ドゥテルテ大統領時代、共産主義とはまったく関係なくても、現政権に不利なことを書いたり放映したりしたジャーナリストやメディアはレッドタグで社会的に抹殺されるリスクが高くなった。

ターゲットとされた個人や団体は、名誉毀損や身体への危害を恐れ、実際に自己検閲を余儀なくされた。もう政府批判ができなくなった。

ドゥテルテ大統領からボンボン・マルコス大統領に代が変わったら、このレッドタグの乱用は収まると思われたが、実はマルコス大統領もまたレッドタグを自らの批判を抑えるために利用している。

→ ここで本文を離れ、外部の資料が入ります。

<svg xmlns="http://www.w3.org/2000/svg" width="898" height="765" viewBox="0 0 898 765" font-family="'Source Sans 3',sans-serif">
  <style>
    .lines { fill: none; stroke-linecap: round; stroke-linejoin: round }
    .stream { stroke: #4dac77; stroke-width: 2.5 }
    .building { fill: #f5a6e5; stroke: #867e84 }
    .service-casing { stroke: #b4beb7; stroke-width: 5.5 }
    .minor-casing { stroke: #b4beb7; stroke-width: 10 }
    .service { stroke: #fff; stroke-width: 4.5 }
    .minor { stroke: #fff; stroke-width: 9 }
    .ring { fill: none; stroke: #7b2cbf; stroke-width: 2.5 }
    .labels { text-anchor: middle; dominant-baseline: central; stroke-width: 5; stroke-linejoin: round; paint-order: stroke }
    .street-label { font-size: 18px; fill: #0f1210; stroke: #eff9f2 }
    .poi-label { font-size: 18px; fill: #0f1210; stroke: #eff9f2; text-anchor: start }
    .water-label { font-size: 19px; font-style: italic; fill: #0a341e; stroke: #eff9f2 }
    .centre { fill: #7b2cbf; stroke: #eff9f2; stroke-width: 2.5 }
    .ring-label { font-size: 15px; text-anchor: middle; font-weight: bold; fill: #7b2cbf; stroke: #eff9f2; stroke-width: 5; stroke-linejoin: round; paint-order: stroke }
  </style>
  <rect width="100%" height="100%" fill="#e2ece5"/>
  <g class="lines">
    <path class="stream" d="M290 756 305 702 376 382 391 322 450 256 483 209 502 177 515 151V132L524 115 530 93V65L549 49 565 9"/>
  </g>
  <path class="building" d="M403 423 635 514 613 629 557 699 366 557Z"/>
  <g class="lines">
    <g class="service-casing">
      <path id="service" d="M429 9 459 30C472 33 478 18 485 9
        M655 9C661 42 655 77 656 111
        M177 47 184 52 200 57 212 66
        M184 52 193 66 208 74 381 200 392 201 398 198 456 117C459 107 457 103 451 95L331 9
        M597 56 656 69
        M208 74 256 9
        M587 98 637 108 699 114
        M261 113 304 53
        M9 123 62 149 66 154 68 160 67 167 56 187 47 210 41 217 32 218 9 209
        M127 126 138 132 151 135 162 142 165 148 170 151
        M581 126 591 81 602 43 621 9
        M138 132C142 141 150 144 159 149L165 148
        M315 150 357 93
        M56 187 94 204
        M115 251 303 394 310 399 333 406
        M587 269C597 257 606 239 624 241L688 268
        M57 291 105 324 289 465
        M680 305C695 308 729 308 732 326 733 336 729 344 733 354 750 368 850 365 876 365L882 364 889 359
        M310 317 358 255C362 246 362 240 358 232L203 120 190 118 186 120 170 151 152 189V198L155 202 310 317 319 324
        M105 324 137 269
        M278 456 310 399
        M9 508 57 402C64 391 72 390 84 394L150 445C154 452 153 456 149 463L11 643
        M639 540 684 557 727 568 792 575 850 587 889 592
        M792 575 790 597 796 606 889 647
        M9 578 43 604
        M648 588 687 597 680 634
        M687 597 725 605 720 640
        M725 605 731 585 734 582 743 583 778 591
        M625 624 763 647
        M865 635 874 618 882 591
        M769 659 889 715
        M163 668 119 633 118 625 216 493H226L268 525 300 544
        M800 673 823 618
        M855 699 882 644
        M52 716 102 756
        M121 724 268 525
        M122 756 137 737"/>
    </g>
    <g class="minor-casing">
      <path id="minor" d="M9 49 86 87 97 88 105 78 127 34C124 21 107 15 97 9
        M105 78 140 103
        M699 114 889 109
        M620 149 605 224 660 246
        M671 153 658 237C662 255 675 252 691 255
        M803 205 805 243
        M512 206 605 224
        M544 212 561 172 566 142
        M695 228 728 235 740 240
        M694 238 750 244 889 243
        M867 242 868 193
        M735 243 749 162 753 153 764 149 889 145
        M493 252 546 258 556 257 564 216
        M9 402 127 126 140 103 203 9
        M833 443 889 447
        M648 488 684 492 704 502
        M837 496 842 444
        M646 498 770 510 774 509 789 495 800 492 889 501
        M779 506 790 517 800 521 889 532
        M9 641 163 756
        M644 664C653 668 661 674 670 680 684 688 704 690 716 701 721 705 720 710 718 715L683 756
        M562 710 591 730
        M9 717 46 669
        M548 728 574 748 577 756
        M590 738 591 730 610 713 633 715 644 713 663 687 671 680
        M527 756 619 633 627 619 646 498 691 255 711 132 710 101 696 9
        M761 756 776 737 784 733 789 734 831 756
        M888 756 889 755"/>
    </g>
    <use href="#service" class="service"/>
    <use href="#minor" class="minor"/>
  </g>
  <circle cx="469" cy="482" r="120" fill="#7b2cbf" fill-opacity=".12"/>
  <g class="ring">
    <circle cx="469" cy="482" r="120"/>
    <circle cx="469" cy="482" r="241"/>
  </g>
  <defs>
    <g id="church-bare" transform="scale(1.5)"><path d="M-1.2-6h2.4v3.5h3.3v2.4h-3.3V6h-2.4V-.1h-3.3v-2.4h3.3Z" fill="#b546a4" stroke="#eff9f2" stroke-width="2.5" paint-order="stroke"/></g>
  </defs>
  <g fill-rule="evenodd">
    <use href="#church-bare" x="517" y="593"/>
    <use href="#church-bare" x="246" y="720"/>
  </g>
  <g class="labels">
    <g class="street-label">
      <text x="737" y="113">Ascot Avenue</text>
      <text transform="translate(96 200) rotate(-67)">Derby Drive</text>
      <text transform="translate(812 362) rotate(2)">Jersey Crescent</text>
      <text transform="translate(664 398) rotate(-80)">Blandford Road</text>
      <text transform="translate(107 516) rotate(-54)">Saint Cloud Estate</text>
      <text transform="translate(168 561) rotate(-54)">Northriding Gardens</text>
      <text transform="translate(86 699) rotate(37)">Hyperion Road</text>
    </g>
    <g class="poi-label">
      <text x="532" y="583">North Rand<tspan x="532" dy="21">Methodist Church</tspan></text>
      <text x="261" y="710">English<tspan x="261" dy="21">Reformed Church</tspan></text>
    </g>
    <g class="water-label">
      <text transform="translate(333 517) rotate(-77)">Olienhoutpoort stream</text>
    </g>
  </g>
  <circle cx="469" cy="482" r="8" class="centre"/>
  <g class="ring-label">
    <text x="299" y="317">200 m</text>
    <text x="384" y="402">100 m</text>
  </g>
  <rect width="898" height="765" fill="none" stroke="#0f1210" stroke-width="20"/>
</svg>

結局、レッドタグは、政府による抑圧や権力の不当な行使と見なされ、国内外の人権擁護団体や国際社会からの非難を招く結末となったのだった。彼らはこのようにいっている。

「レッドタグは、致命的な人権侵害につながりかねない嫌がらせの一形態であり、人権促進というマルコス大統領の公約に反する」

もちろん政府関係者は、「レッドタグは「国家安全保障の観点から必要であり、正当な手段である」と主張している。ただ、マルコス大統領は強硬一点張りではなく、事態を改善するという約束はしているのだが、レッドタグをなくすことについては恐らく1ミリも考えていないと思われる。

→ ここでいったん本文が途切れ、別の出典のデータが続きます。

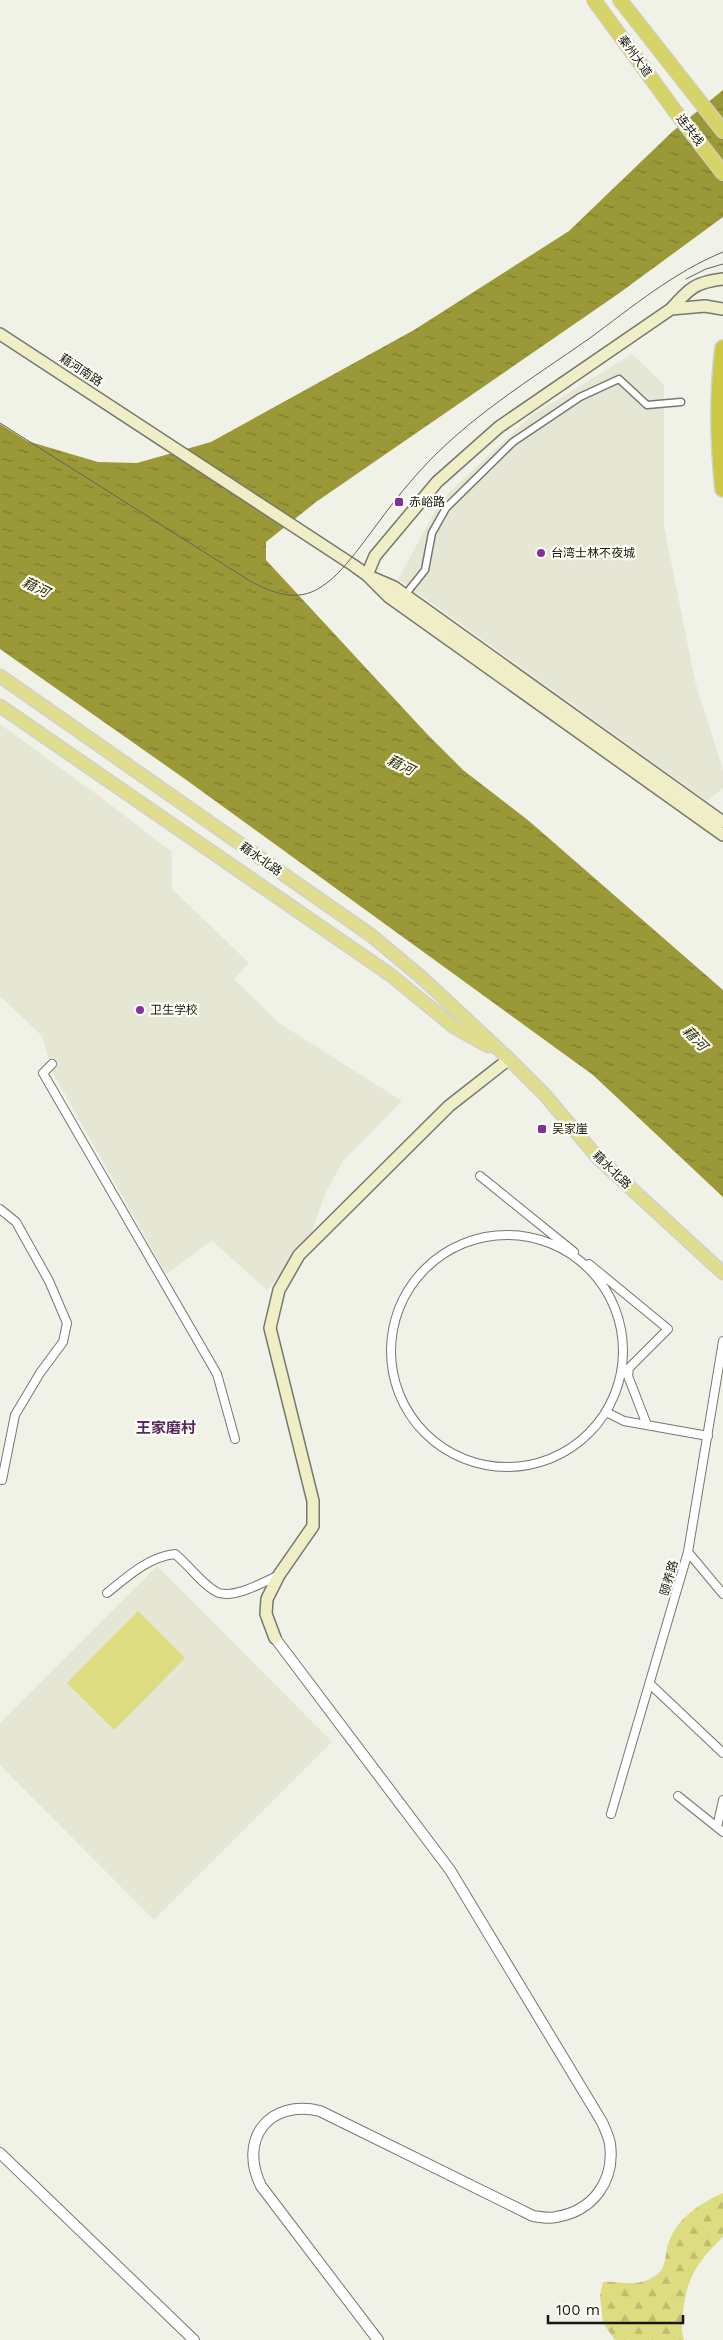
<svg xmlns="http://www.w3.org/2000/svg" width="723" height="2340" font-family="'Work Sans','Noto Sans SC',sans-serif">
<defs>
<pattern id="forest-firs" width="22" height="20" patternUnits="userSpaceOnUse" patternTransform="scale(1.25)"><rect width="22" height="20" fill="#dedc80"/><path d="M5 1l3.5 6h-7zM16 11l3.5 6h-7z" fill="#bebc6e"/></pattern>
<pattern id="water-ripples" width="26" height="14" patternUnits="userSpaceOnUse" patternTransform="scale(1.25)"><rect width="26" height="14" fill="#9b9837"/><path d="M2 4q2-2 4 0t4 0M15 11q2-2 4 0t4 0" fill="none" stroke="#7d7b2d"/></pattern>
</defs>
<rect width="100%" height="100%" fill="#f0f1e7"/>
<path fill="#e6e6d5" d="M632 354 664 385V527L695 681 723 770V788L707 801 398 579 442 499 531 416Z
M0 724 103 799 172 852V889L249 963 234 979 279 1023 402 1101 343 1161 325 1194 309 1240 267 1290 212 1241 166 1274 53 1073 42 1036 0 996Z
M157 1566 332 1742 154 1920 0 1765V1723Z"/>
<path fill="#dedc80" d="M138 1611 185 1658 114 1730 67 1683Z"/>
<path fill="url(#forest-firs)" d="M723 2193V2237C698 2261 686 2278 683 2313 682 2323 681 2331 684 2340H615L603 2323 600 2296 603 2282C617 2281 631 2286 645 2281 672 2271 661 2258 671 2237 680 2216 703 2202 723 2193Z"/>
<path fill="url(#water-ripples)" d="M723 90V217L618 294 316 502 266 542V560L427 734 463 770 529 821 723 990V1197L593 1075 185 779 0 649V424L27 441 98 462 137 463 211 442 414 330 569 231 672 132Z"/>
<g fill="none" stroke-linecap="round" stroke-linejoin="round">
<g stroke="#77786f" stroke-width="9">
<path id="pedestrian" d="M405 595 425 570 432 533 446 508 513 442 580 397 619 379 647 405 681 402"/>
</g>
<g stroke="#77786f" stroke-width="10">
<path id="minor" d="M52 1064 43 1073 217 1374 235 1439
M480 1176 574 1252
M0 1209 16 1222 49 1281 67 1323 63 1342 40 1373 15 1415 2 1480
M391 1351a116 116 0 1 1 232 0a116 116 0 1 1-232 0Z
M589 1264 668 1329 629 1368 628 1376 647 1425
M606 1412 624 1421 708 1436
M688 1552 723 1594
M107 1593C127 1577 148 1557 175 1554 188 1564 205 1588 219 1593 236 1598 264 1582 279 1575
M650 1684 723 1753
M678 1796 723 1832
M611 1814 688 1552 723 1341
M717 1827 723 1800"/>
</g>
<g stroke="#77786f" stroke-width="12">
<path id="tertiary" d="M275 1638 450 1870 602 2122C605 2129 609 2137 610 2144 615 2181 593 2211 556 2217 549 2219 540 2217 533 2216L320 2111C269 2099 238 2139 261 2186L378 2340
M0 2153 194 2340"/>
</g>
<g stroke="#77786f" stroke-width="14">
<path id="secondary" d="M671 309 705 306 723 309
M0 334 353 565 367 575 389 597 723 835
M367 575 375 556 437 482 499 427 671 309C689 289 695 282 723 279
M373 578 394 587 723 822
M275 1638 266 1614 267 1599 279 1575 313 1526V1501L270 1328 279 1290 299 1255 449 1106 509 1059"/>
</g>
<g stroke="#d0d0cf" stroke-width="15">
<path id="primary" d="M0 676 372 936 421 977 509 1059 545 1095 598 1158 723 1273
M0 706 392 976 454 1027 488 1046"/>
</g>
<g stroke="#d0d0cf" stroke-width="16">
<path id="trunk" d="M594 0 675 111 723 173
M620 0 723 131"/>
</g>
<g stroke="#d0d0cf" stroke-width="18">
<path id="motorway" d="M723 348C717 395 718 442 723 489"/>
</g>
<use href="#pedestrian" stroke="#fff" stroke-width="6"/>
<use href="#minor" stroke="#fff" stroke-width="8"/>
<use href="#tertiary" stroke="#fff" stroke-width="10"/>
<use href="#secondary" stroke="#f0eec7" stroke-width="11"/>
<use href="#primary" stroke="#e0de8e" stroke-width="12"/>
<use href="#trunk" stroke="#d6d368" stroke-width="14"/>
<use href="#motorway" stroke="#ccc843" stroke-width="15"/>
<path stroke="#62635c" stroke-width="1" d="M686 279 706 269 723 264
M0 423 250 581C273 593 297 603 321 587 337 577 348 562 360 547 379 522 397 496 418 473 467 418 530 380 590 338 632 307 674 272 723 252"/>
</g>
<g fill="#842f9d" stroke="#fefef4" stroke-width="2">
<rect x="394" y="497" width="10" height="10" rx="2.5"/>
<circle cx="541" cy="553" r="5"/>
<circle cx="140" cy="1010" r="5"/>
<rect x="537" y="1124" width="10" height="10" rx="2.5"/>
</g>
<g text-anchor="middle" stroke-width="4.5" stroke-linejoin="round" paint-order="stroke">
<g font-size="12" fill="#151511" stroke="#fefef4">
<text transform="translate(635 56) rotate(54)" y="4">秦州大道</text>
<text transform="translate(690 130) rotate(52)" y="4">连共线</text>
<text transform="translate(81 370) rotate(33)" y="4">藉河南路</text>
<text transform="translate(261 859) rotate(35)" y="4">藉水北路</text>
<text transform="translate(612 1170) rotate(44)" y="4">藉水北路</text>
<text transform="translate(669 1578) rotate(-74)" y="4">颐养路</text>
</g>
<g font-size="12" fill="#151511" stroke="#fefef4" text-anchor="start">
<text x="409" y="506">赤峪路</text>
<text x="551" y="557">台湾士林不夜城</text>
<text x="150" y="1014">卫生学校</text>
<text x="552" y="1133">吴家崖</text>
</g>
<g font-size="14" font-style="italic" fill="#323107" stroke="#fefef4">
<text transform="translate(36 587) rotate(26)" y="5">藉河</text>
<text transform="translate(401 765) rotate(26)" y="5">藉河</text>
<text transform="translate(695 1038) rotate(46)" y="5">藉河</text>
</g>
<g font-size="15" font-weight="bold" fill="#542b60" stroke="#fefef4">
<text x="166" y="1433">王家磨村</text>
</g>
</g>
<path d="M548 2315v8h135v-8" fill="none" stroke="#151511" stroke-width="2.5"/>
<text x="556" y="2315" font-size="15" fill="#151511" stroke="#fefef4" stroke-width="4" paint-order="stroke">100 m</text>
</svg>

なぜなら、「人権を守れ」と叫んでいる人々がまさに共産主義者・リベラルの人間たちであり、この機会にレッドタグをやめさせれば彼らが自由に活動できるようになるからである。

フィリピン国内の動きを見ていると、共産主義者の根絶がいかに困難なことなのかが見えてくる。

レッドタグによるフィリピン国内のせめぎ合いはこれからも続きそうだ。